Arlecchino come linguaggio: geometria, ironia, equilibrio
Venezianico guarda ad Arlecchino, una delle maschere italiane più riconoscibili anche fuori dai confini nazionali. La sua forza sta nella stratificazione: energia e intelligenza, movimento e prontezza, ironia e adattabilità. Arlecchino diventa una metafora della vita stessa: un continuo bilanciamento tra ordine e disordine, leggerezza e astuzia, improvvisazione e resilienza. Da qui nasce un segnatempo in edizione limitata di 400 esemplari, che unisce immaginario culturale e rigore formale.
Il quadrante: un mosaico in rilievo con smalto a freddo applicato a mano

Il riferimento al costume a losanghe della maschera viene tradotto in una geometria precisa, capace di organizzare il colore in una trama dinamica. La costruzione parte da una base tridimensionale incisa: su questa struttura, ogni singola cella viene riempita manualmente con smalto a freddo.
È un passaggio che richiede attenzione nella dosatura e nella scelta degli accostamenti cromatici, per mantenere una composizione vibrante ma leggibile. La luce, poi, completa l’opera: le superfici smaltate rispondono con variazioni continue, mentre i profili metallici argentati e lucidati definiscono le losanghe, aggiungendo profondità e un ritmo visivo che richiama l’effetto “caleidoscopio” evocato dal progetto.
Cassa sottile e finiture: una cornice che non sovrasta
La cassa misura 38 mm ed è realizzata in acciaio 316L, con uno spessore contenuto di 9,4 mm. Le finiture alternano sabbiate e lucidate, creando un contrasto discreto che incornicia il quadrante senza rubargli la scena. Sopra, un vetro zaffiro con trattamento antiriflesso aiuta la lettura e permette di apprezzare il lavoro di colore senza interferenze.

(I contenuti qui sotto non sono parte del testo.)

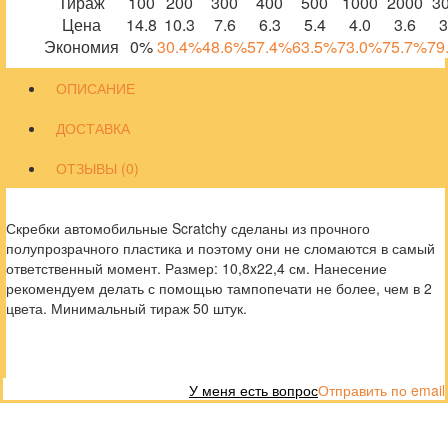
Тираж
100
200
300
400
500
1000
2000
3
Цена
14.8
10.3
7.6
6.3
5.4
4.0
3.6
3
Экономия
0%
30.4%
48.6%
57.4%
63.5%
73.0%
75.7%
79
ОПИСАНИЕ
ДОСТАВКА
ОТЗЫВЫ (0)
Скребки автомобильные Scratchy сделаны из прочного
полупрозрачного пластика и поэтому они не сломаются в самый
ответственный момент. Размер: 10,8x22,4 см. Нанесение
рекомендуем делать с помощью тампопечати не более, чем в 2
цвета. Минимальный тираж 50 штук.
У меня есть вопрос
Отправить по email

Per mantenere la chiarezza dell’ora, Venezianico adotta lancette dauphine ben definite: un richiamo alla tradizione del dress watch, qui utile per dare ordine al quadrante multicolore e conservare immediatezza anche con luce variabile.
Il fondello come seconda scena: incisione, smalto e frase incisa

Il fondello è pensato come una seconda tela: l’incisione di Arlecchino viene rifinita a mano con smalto a freddo, riprendendo la stessa geometria cromatica del quadrante. È un modo per rendere il retro parte integrante del progetto, non un semplice elemento tecnico. A completare l’insieme, compare una frase incisa che ne richiama lo spirito: «Arlecchino danza fra gli inganni del mondo, colorando il caos con l’astuzia di un sorriso.»

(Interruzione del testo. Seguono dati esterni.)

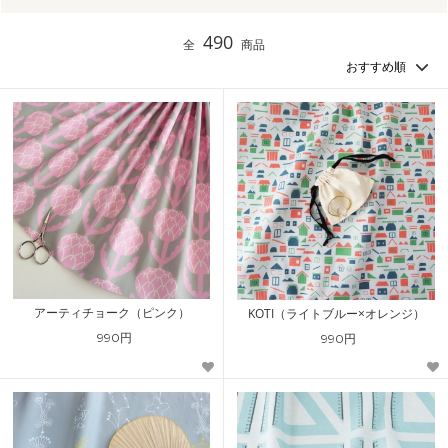
490
全
商品
アーティチョーク（ピンク）
KOTI（ライトブルー×オレンジ）
990円
990円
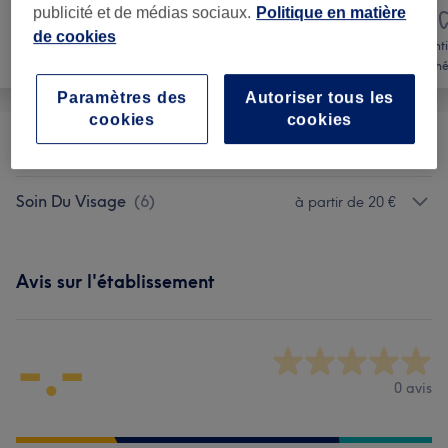
publicité et de médias sociaux.
Politique en matière
de cookies
Denti
Coiffure
Visage
esthé
Paramètres des
Autoriser tous les
cookies
cookies
Beauté Du Regard
(
7
)
à partir de 15 €
Soin Du Visage
(
6
)
à partir de 20 €
Avis sur l'établissement
-.-
0 avis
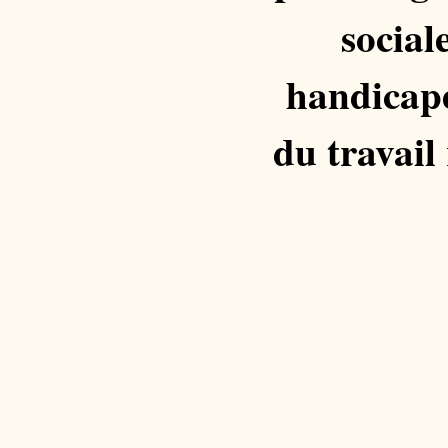
socia
handicapé
du travail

Un dettaglio poetico che riporta alla dimensione teatrale del Carnevale italiano e alla sua capacità di parlare, attraverso la maschera, di comportamenti e stati d’animo universali.
Movimento e materiali: essenzialità meccanica, cura artigianale
Redentore Arlecchino monta il Miyota 9039, movimento automatico a tre lancette e senza data, coerente con l’impostazione pulita del modello. La scelta “no date” lascia al quadrante il compito di dominare la scena, senza aperture che interrompano il disegno a losanghe. Al polso, l’orologio è completato da un cinturino in pelle saffiano realizzata a mano, in linea con l’idea di un oggetto che unisce comfort e forte personalità estetica, mantenendo proporzioni equilibrate.